Again, this needs to be factored into the design of any incentivisation measures, and the role of legal restrictions (e.g. conservation covenants, clauses in tenancy agreements) should be considered to guarantee longevity. Alongside future sequestration, policy measures should try to ensure current terrestrial carbon stocks remain stable.

Getting to the bottom of all these variables will be key to incentivising soil carbon sequestration – and soil health more generally. Under the existing definition, ‘soil health’ in of itself does not meet the criteria of a public good – something that must be both ‘non-excludable and non-rivalrous’. Since farmers get private, competitive benefit from healthy soil (high-quality, nutritious produce), the ‘public good’ conditions aren’t met, and public funds are therefore not available.

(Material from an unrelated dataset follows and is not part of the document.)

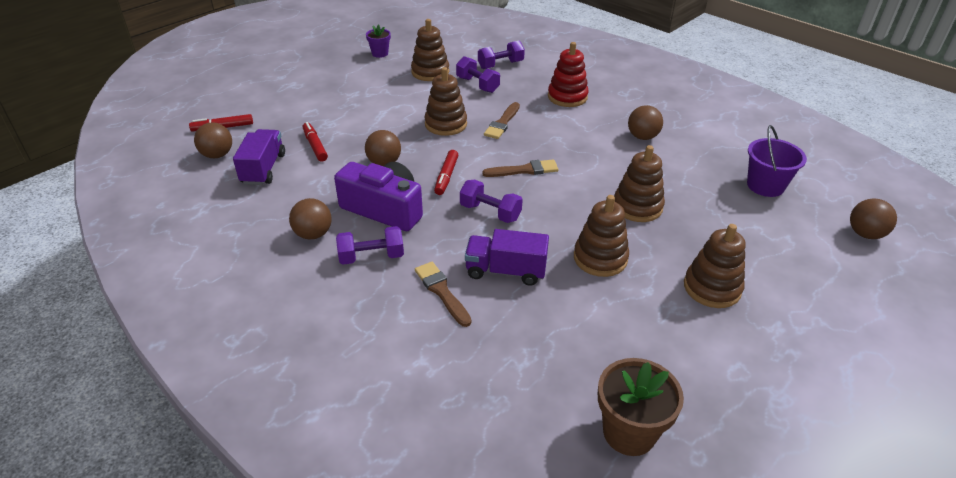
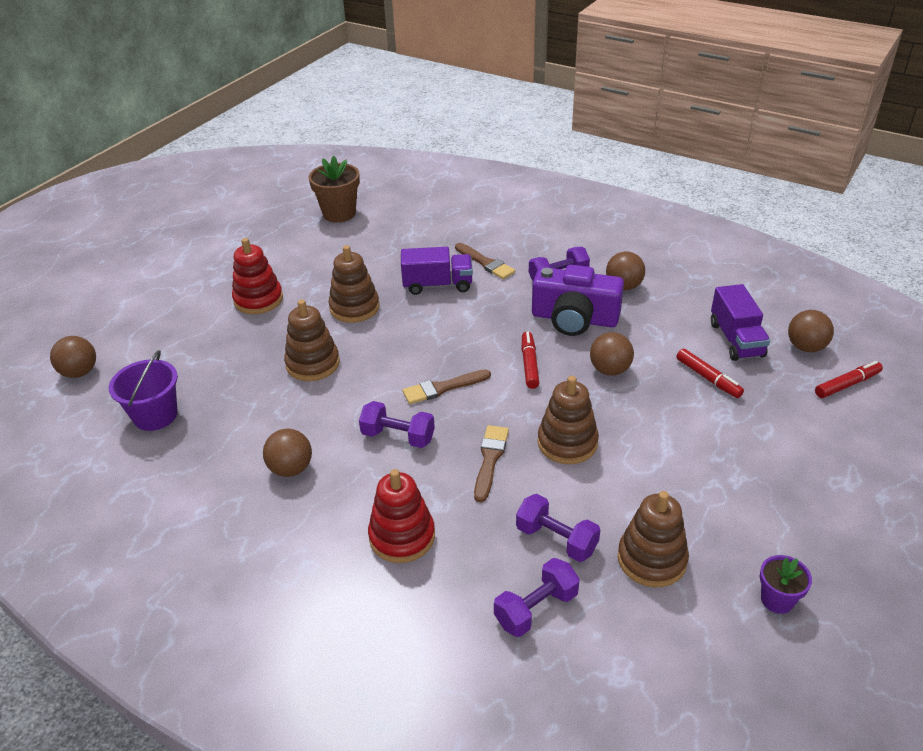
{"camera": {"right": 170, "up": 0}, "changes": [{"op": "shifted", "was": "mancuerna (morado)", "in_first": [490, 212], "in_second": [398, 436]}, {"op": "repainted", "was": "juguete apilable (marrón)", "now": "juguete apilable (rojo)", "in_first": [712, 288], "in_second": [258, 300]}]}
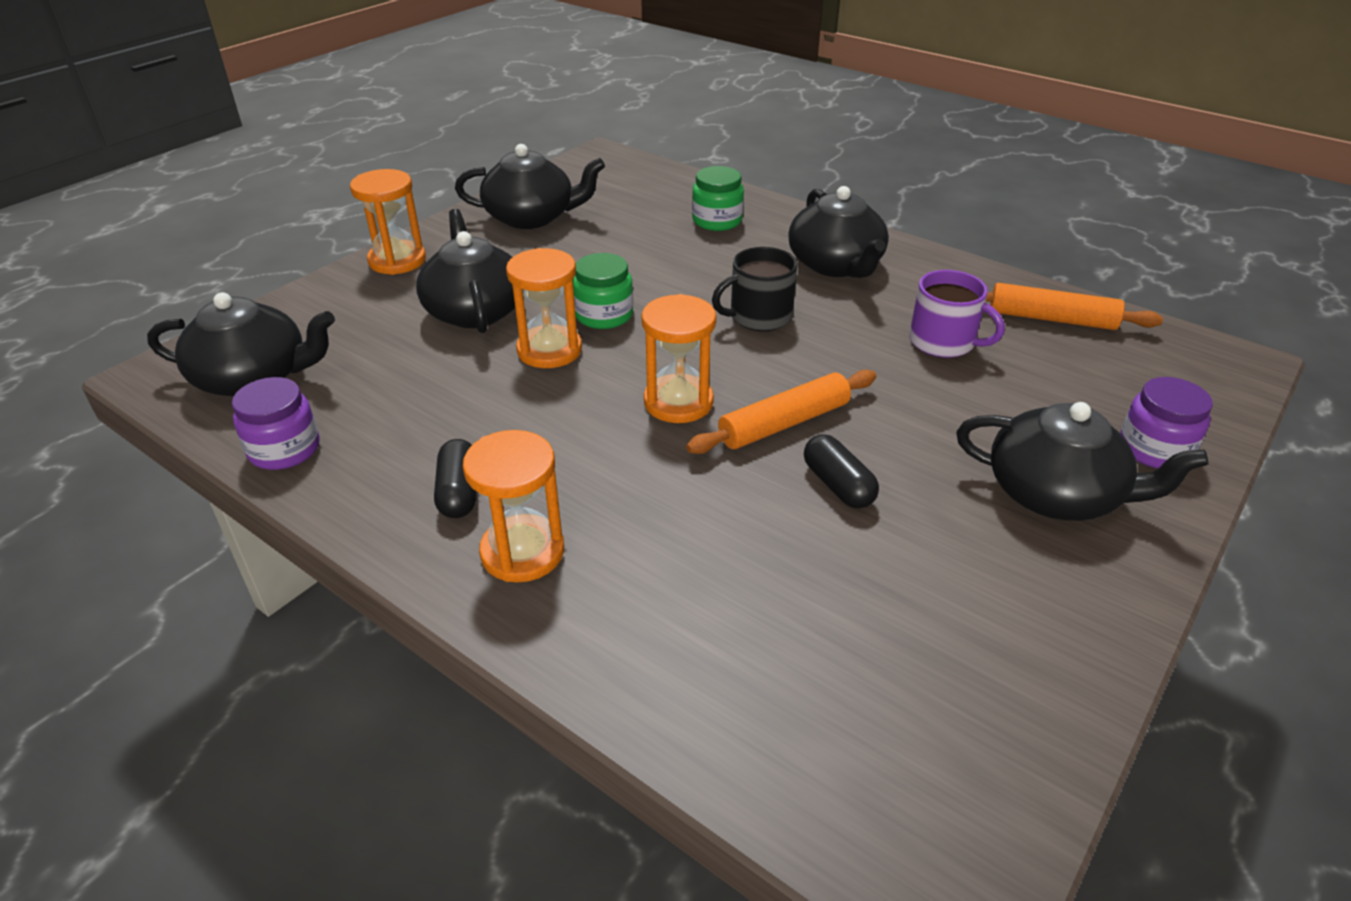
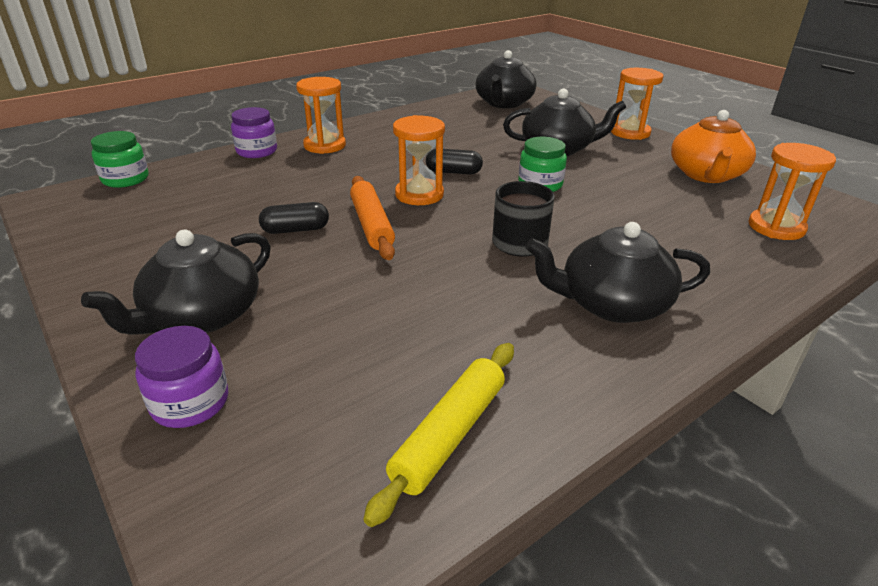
{"camera": {"right": 105, "up": -5}, "changes": [{"op": "shifted", "was": "tarro (morado)", "in_first": [284, 449], "in_second": [257, 151]}, {"op": "shifted", "was": "cápsula (negro)", "in_first": [459, 492], "in_second": [453, 172]}, {"op": "repainted", "was": "tetera (negro)", "now": "tetera (naranja)", "in_first": [531, 217], "in_second": [706, 175]}, {"op": "shifted", "was": "reloj de arena (naranja)", "in_first": [549, 350], "in_second": [776, 227]}, {"op": "shifted", "was": "tarro (verde)", "in_first": [717, 221], "in_second": [125, 179]}, {"op": "gone", "was": "taza (morado)", "in_first": [943, 342]}, {"op": "repainted", "was": "rodillo (naranja)", "now": "rodillo (amarillo)", "in_first": [1051, 319], "in_second": [449, 434]}]}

Instead, soil health can only be incentivised as an asset through which other public goods (biodiversity, flood risk mitigation, climate change mitigation) can flow. Since soil carbon is critical to all of these benefits, it might be seen as the golden thread running through the golden thread!

One final significant development will likely stimulate the search for solutions to the challenges laid out above. Until now, the complexity of soil carbon measurement has excluded it from the carbon markets, but this could be about to change. Earlier this year, Indigo Agriculture, a Boston-based agritech start-up, announced that it will start paying farmers up to $15/tonne to store carbon in their soil – an initiative that builds on similar ventures elsewhere in the US and in Australia, and which they hope will lead to the generation of a genuine international carbon market.

The possibility of such a market (including carbon taxes, carbon offsets and carbon credits) would significantly elevate the global economic importance of carbon measurement and throw significant impetus behind finding solutions.

In time, these schemes may provide a lucrative financial injection and share with the public sector the financial burden of delivering healthy soils. However, until they are scalable, only public funding, accompanied by the required educational and regulatory framework can accelerate the widespread behaviour change needed to properly harness soil carbon’s potential.